Nissan’s  Bladeglider (front) and IDx (rear) concepts, here presented by Nissan to an international press gone wild, have been and probably will be covered by the Daily Kanban at great length. From the body language we picked up at the show and in dark bars, the Bladeglider may see production earlier than the IDx. Judging from the exposure Nissan gave the two concepts, they will both be produced. We will stay on them.

Subaru Viziv concept - Picture courtesy Bertel Schmitt

With Subaru’s Viziv concept, we are entering the realm of what we at the Daily Kanban call the “unified concept design language,” an Esperanto for futuristic cars.

To be proficient in this language, you must have sharp creases and tires that would look good on a penny farthing thing.
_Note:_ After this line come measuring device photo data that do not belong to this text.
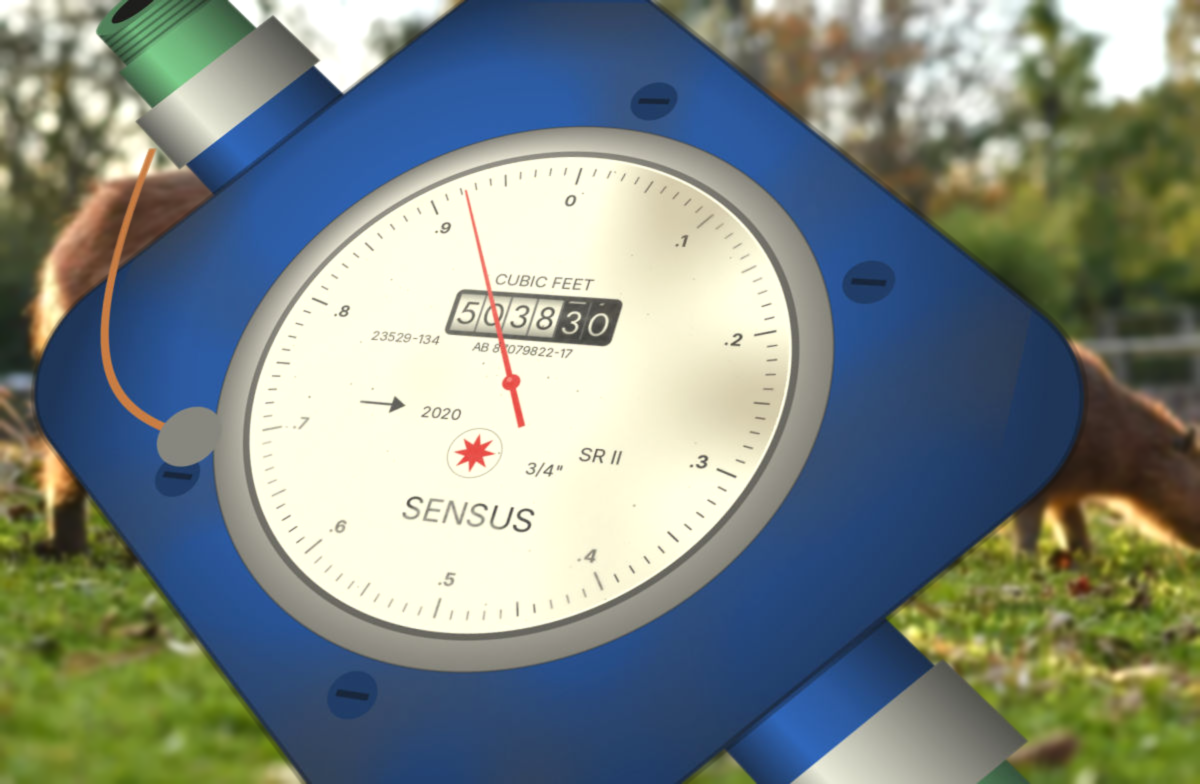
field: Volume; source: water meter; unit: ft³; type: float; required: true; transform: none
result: 503829.92 ft³
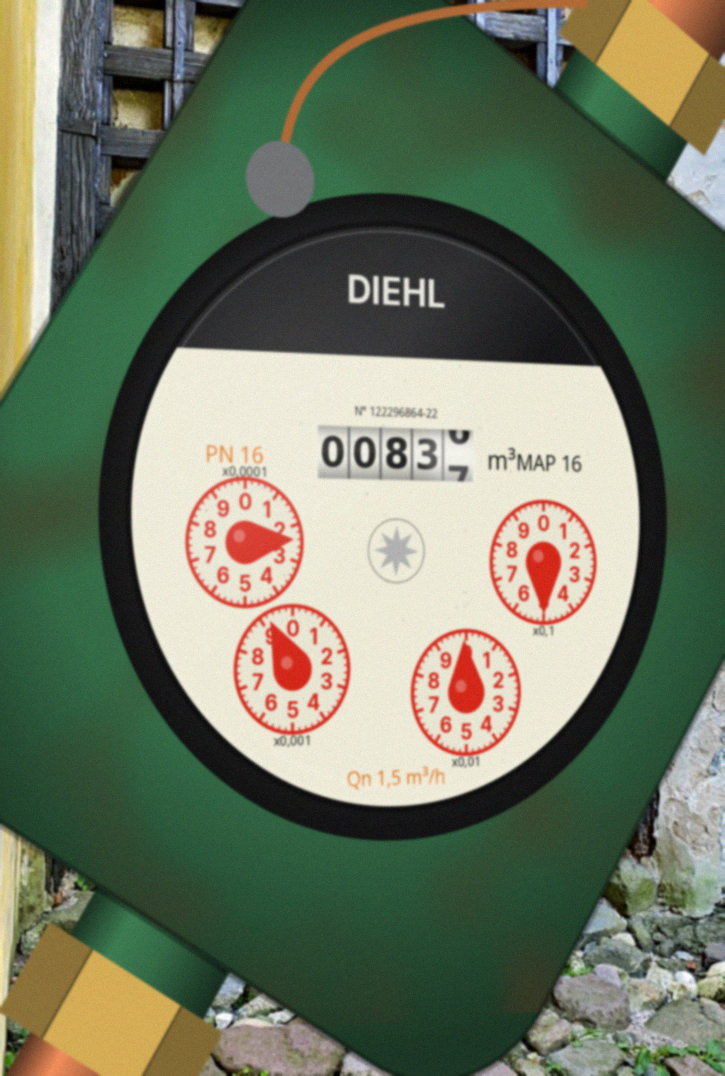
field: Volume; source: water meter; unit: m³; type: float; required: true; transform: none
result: 836.4992 m³
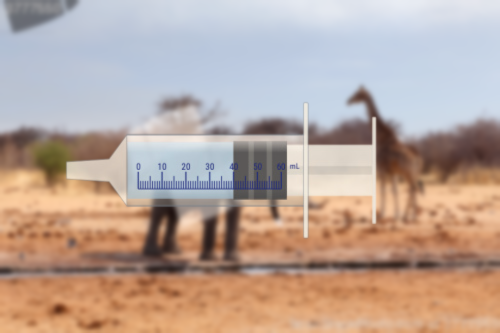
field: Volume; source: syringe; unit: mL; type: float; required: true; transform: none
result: 40 mL
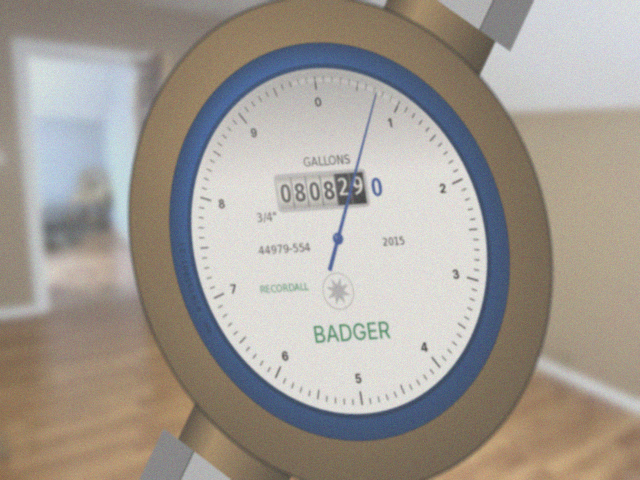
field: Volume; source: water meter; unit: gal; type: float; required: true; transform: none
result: 808290.7 gal
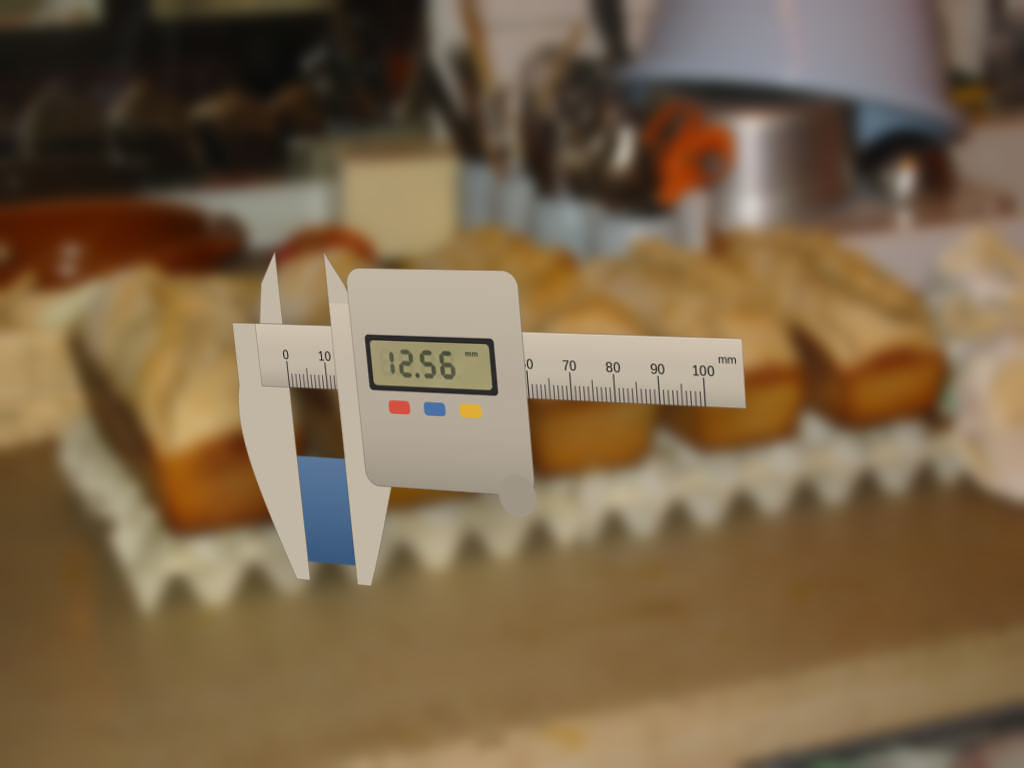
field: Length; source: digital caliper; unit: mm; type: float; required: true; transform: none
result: 12.56 mm
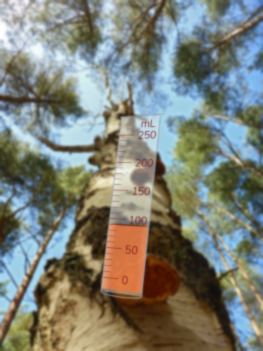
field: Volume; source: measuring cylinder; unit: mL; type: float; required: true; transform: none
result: 90 mL
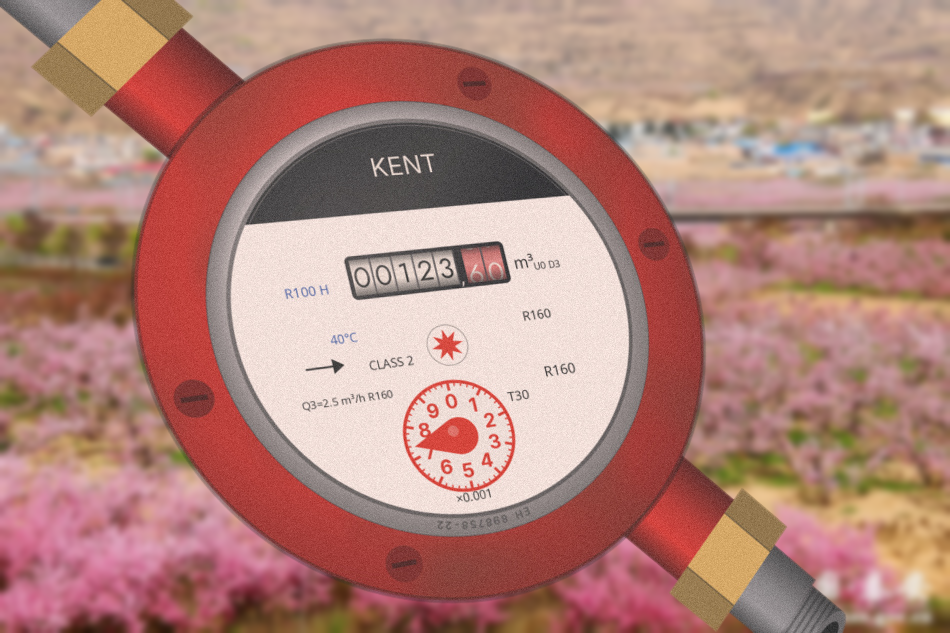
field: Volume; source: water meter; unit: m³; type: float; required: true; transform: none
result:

The Viziv already had been shown in Geneva, but due to a shape that would never get past pedestrian protection regs, it still looks like it will never be built.

Lexus LF-NX concept - Picture courtesy Bertel Schmitt

From the same school of the unified concept design language: The Lexus LF-NX, a pedestrian protection nightmare on big tires.

Mitsubishi Concept XR-PHEV - Picture courtesy Bertel Schmitt

Mitsubishi’s Concept XR-PHEV already looks a little closer to reality: Iron-out the creases, lose the big tires, shut the big mouth, and it can go in series.

Mitsubishi’s Concept GC-PHEV- Picture courtesy Bertel Schmitt

Mitsubishi’s Concept GC-PHEV demos an interesting dialect of the unified concept design language: Still creased, slightly pregnant, oversized wheel-wells, and small tires, just for the hell of it.

Yanmar Y-concept YT01 Advanced Tractor - Picture courtesy Bertel Schmitt

For the agricultural set, there’s even a futuristic tractor. With 34 hp, Yanmar’s Y-concept YT01 Advanced Tractor is probably the lowest-powered concept of the show. Otherwise, the farm machine holds its own among tough competition by Tokyo Motor Show concepts. Its sheet metal is sufficiently creased, its lines are sharp, and what it lacks in horsepower, the tractor makes up for in the show’s biggest tires.

Volvo coupe concept - Picture courtesy Bertel Schmitt

The Volvo Coupe Concept is said to be close to production. The attentive student of the unified concept design language knows why: It looks more rounded, the creases are mostly gone. Shod with tires a size smaller, and we are good to go.

Mercedes S-Class coupe concept - Picture courtesy Bertel Schmitt

Also very well rounded, and said to be close to production: The Mercedes S-Class coupe concept. Mercedes is the second-largest import brand in Japan (after Volkswagen). Volvo is the fifth-largest (after BMW and Audi).

And there you have it. A world-tour of concept cars, covered by foot on two days at the Tokyo Motor Show.

P.S.: After the Concept cars of the Tokyo Motor Show, don’t get your hopes up for the Girls of the Tokyo Motor Show. Not because we are prude. We aren’t.  The show organizers seem to be. There’s hope for the Tokyo Auto Salon.